**Passage provided:**
__________

Carl retired two years before his wife, who was three years his junior. The time of retirement was in part the result of planing for opportunities Bernice's job offered the couple.During the last years of her working life, The American Association of Nurse Anesthetists sent Bernice to conference throughout the U.S. and to several other countries. She attended meetings, seminars, gave demonstrations of new techniques, talked to students, and took notes on developments in anesthesia developed elsewhere. Carl could go along with her on these trips, transforming them from hum-drum assignments into grand tours.
The couple enjoyed sight-seeing wherever they went. Bernice found satisfaction in peer recognition and in opportunities to demonstrate her abilities. While Bernice was busy with conferences and classes, Carl found plenty to do. This could be as simple as seeing where public transportation might get him in such cities as New Orleans and San Francisco.
The important trips, however, were more complex. In Japan, the couple spent time and made important contacts through Carl's niece Kris, daughter of his brother Harold, who had taken up residence in that country to pursue her work as an artist.
Two trips to the Soviet Union had special significance for Carl. This was a time when religious intolerance was waning in the U.S.S.R., but had not disappeared. Carl visited Christian and Jewish groups and individuals to do what he could to improve their morale. During WWII, Carl had been horrified by Russian troops pretending to be Germans so they could surrender to the American army, since Stalinist totalitarianism had shown that they could be as easily punished for winning as for losing the war. As in his earlier return to Germany, seeing improvements in the conditions of Russians was important to him. And most important of all was reaffirming his belief that the people of the world wanted to live in peace and harmony, no matter what messes governments, dogmas, ideologies, even religions could make. At the same time, he and Bernice were impressed by the Russian people's resourcefulness, abilities to make the best of what they had, and the high professional status of women, partially brought about by the continuing gender imbalance left by the huge troop losses of WWII. Aside from all such considerations, if you simply take a look at anything from a PBS documentary to movies such as Dr. Zhivago, it's obvious that Russia and its neighbors provide some of the best landscape for sight-seeing in the world.
Carl with Japanese farm couple.

__________

**Dataset entries:**
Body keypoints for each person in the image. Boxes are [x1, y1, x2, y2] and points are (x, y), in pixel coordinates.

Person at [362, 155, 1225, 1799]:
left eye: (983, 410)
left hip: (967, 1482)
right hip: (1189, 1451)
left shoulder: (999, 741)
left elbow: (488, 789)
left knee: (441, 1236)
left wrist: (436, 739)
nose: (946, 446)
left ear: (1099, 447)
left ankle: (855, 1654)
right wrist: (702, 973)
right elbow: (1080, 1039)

__________

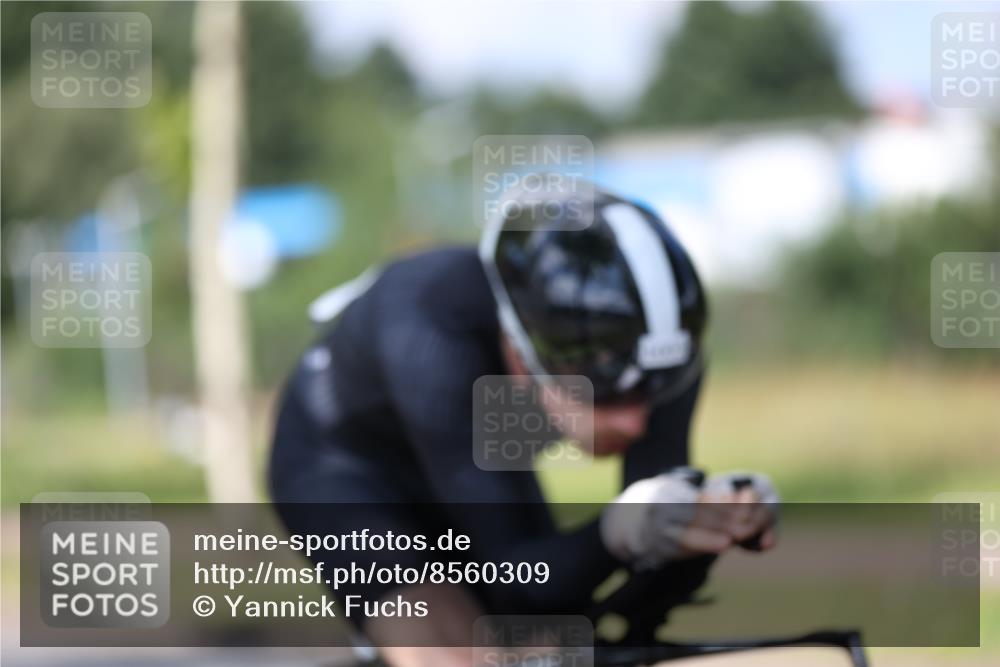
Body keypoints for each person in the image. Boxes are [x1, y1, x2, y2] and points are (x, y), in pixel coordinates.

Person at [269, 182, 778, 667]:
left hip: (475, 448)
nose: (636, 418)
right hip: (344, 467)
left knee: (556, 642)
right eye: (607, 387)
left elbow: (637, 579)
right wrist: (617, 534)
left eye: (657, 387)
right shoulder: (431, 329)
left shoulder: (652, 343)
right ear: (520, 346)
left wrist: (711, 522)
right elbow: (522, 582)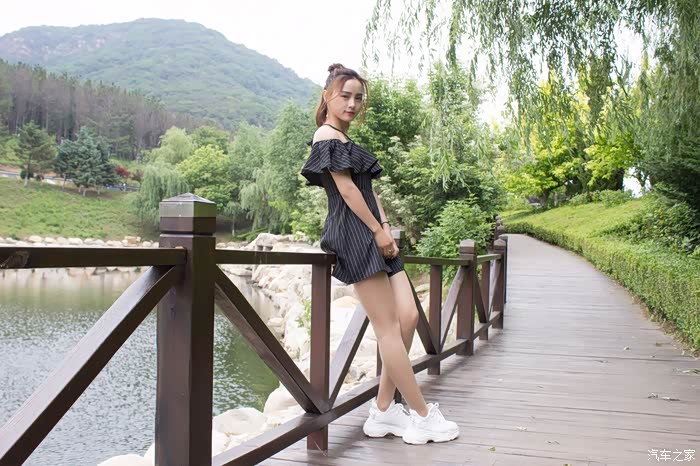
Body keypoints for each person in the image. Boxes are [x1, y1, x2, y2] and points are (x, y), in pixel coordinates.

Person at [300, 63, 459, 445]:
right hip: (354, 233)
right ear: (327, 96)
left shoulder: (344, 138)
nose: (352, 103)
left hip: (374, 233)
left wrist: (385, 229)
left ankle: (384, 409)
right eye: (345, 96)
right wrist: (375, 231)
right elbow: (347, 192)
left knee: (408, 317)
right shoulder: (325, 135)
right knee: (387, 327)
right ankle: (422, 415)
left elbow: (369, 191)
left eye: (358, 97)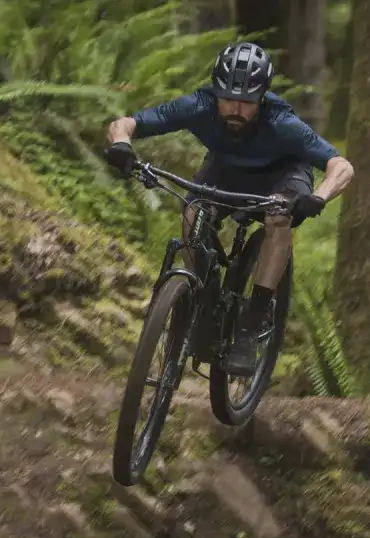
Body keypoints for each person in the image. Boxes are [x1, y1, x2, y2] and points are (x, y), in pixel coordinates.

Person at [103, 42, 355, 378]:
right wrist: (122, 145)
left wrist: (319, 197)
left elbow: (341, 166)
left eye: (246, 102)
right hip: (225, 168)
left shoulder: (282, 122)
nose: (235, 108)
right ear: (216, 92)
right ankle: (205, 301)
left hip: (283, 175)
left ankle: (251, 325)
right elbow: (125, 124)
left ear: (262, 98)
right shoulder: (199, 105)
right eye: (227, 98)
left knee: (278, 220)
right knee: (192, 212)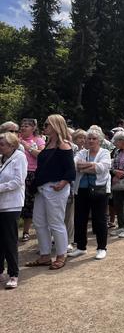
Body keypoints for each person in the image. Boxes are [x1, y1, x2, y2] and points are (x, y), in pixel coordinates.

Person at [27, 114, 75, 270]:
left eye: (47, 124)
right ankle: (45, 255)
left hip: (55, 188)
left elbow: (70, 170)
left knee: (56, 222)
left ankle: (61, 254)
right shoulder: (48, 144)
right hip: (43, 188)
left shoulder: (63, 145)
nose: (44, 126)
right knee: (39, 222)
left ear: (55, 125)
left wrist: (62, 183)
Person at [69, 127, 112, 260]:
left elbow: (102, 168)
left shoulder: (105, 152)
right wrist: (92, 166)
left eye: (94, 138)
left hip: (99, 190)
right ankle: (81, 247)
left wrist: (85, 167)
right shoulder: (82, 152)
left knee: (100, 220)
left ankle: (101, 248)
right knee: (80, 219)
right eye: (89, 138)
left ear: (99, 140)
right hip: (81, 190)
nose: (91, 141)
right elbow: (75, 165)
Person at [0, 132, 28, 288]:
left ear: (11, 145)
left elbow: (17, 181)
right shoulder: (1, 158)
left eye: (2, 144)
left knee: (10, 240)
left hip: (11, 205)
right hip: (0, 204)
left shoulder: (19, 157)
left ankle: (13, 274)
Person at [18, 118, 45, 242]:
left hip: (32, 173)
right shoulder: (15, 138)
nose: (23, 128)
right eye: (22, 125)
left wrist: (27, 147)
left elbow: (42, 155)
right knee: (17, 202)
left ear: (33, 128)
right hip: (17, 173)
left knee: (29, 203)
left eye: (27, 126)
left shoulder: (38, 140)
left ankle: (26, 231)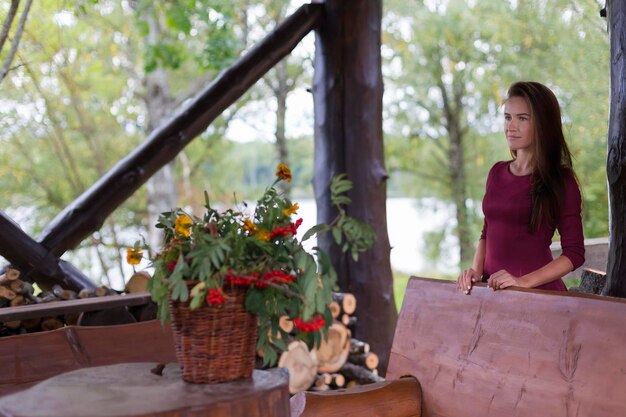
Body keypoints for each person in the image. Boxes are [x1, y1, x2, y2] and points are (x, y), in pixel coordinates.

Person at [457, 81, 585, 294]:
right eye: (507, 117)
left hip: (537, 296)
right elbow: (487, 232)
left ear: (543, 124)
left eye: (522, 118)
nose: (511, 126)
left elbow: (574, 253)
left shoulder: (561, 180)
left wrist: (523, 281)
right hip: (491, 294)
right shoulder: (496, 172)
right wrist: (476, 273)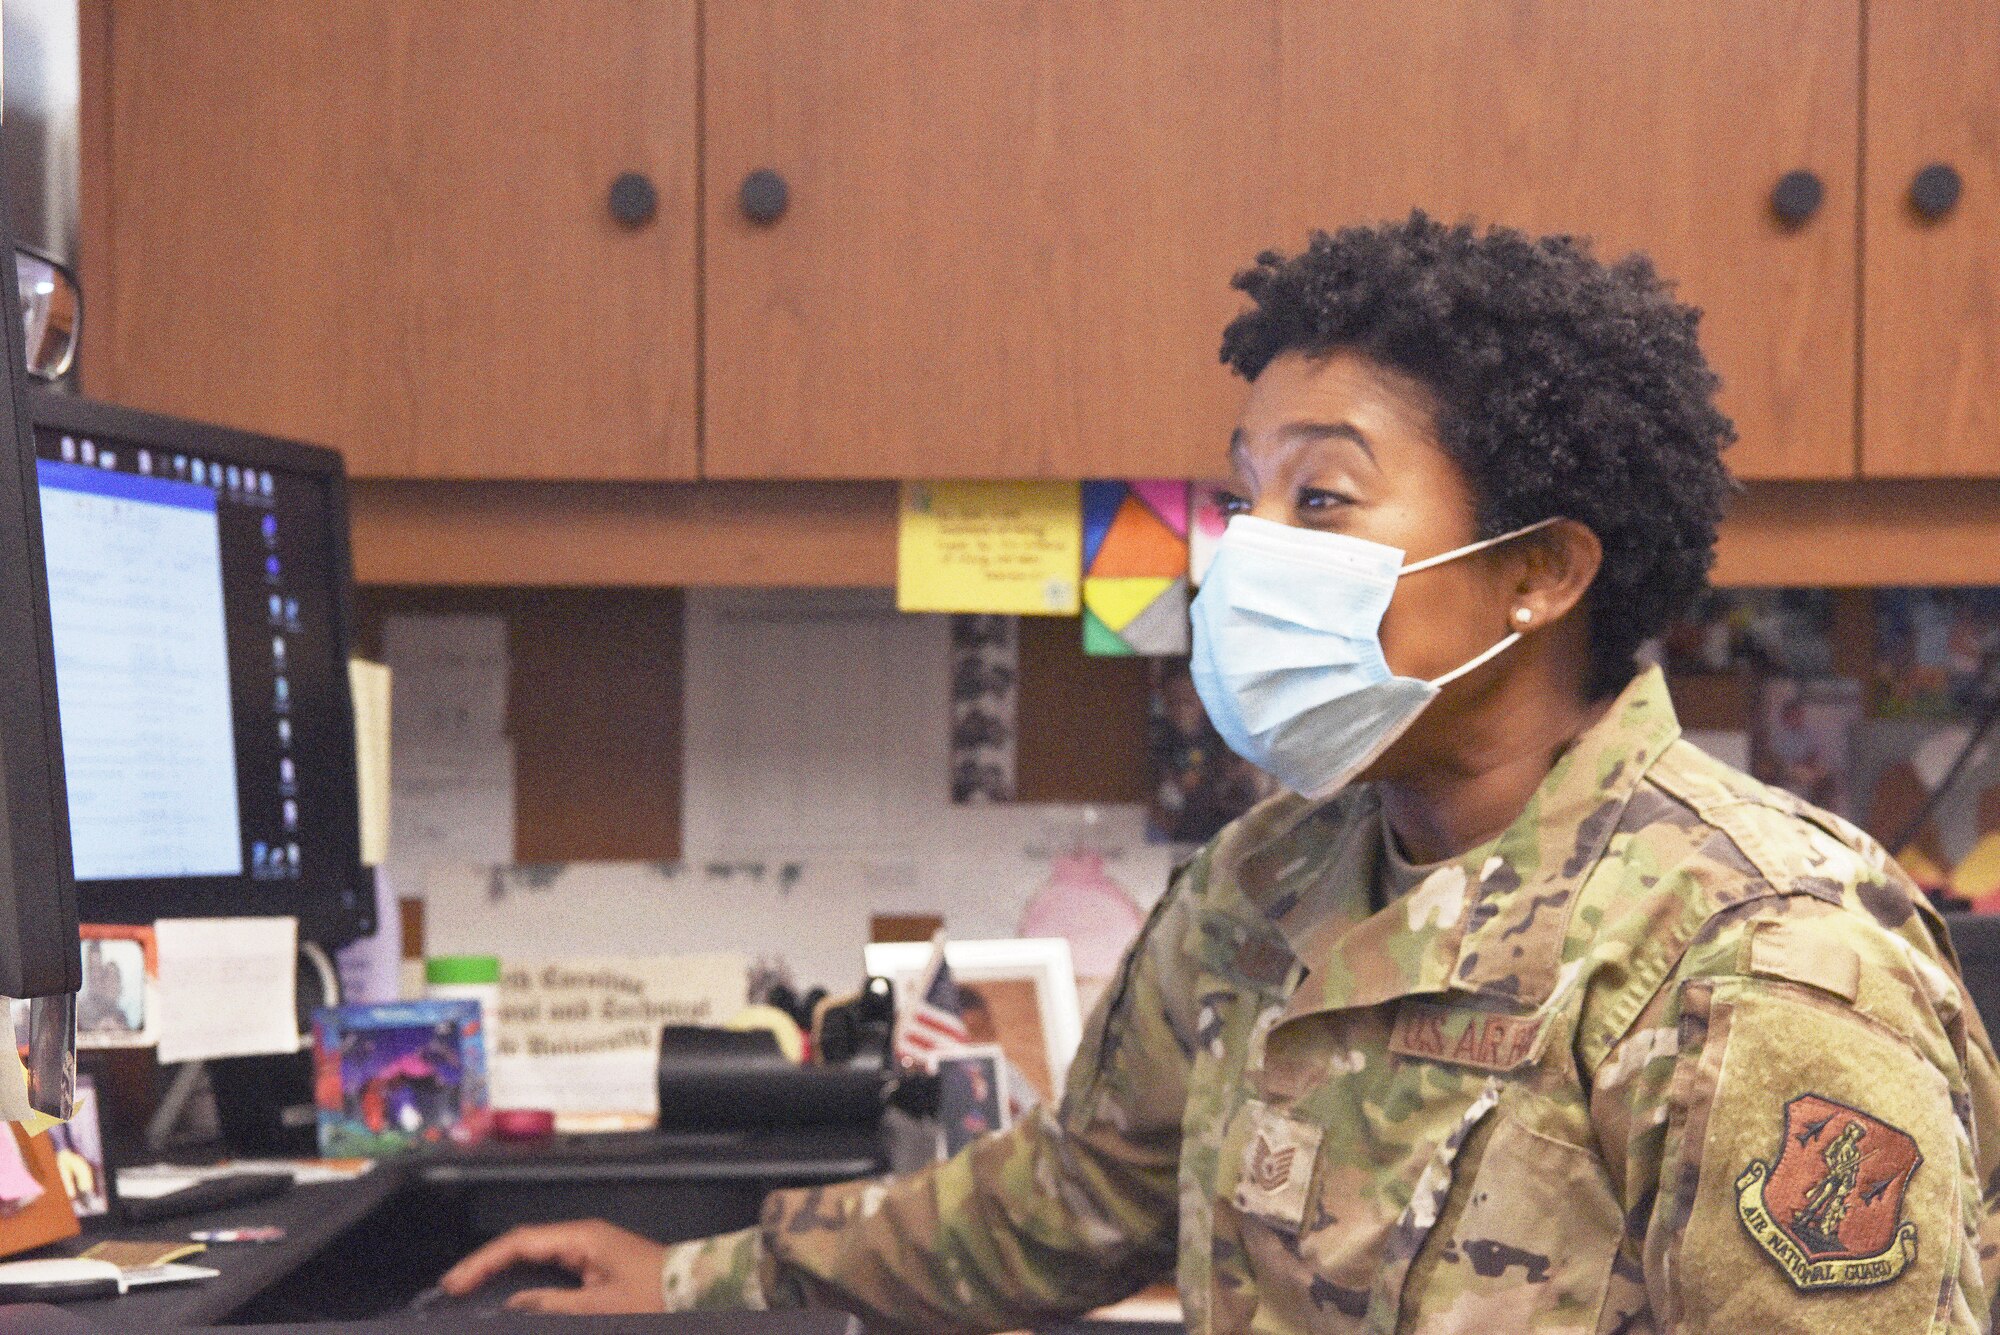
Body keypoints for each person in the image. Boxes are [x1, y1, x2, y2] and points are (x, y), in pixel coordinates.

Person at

__________

**Task directions:** Please reproduce the part of the travel passage that opens with the words "The couple enjoyed" and closes with "as an artist.", swapping "sight-seeing" for "sightseeing". The data isn't needed for anything here.

**Response to this exercise:**
The couple enjoyed sightseeing wherever they went. Bernice found satisfaction in peer recognition and in opportunities to demonstrate her abilities. While Bernice was busy with conferences and classes, Carl found plenty to do. This could be as simple as seeing where public transportation might get him in such cities as New Orleans and San Francisco.
The important trips, however, were more complex. In Japan, the couple spent time and made important contacts through Carl's niece Kris, daughter of his brother Harold, who had taken up residence in that country to pursue her work as an artist.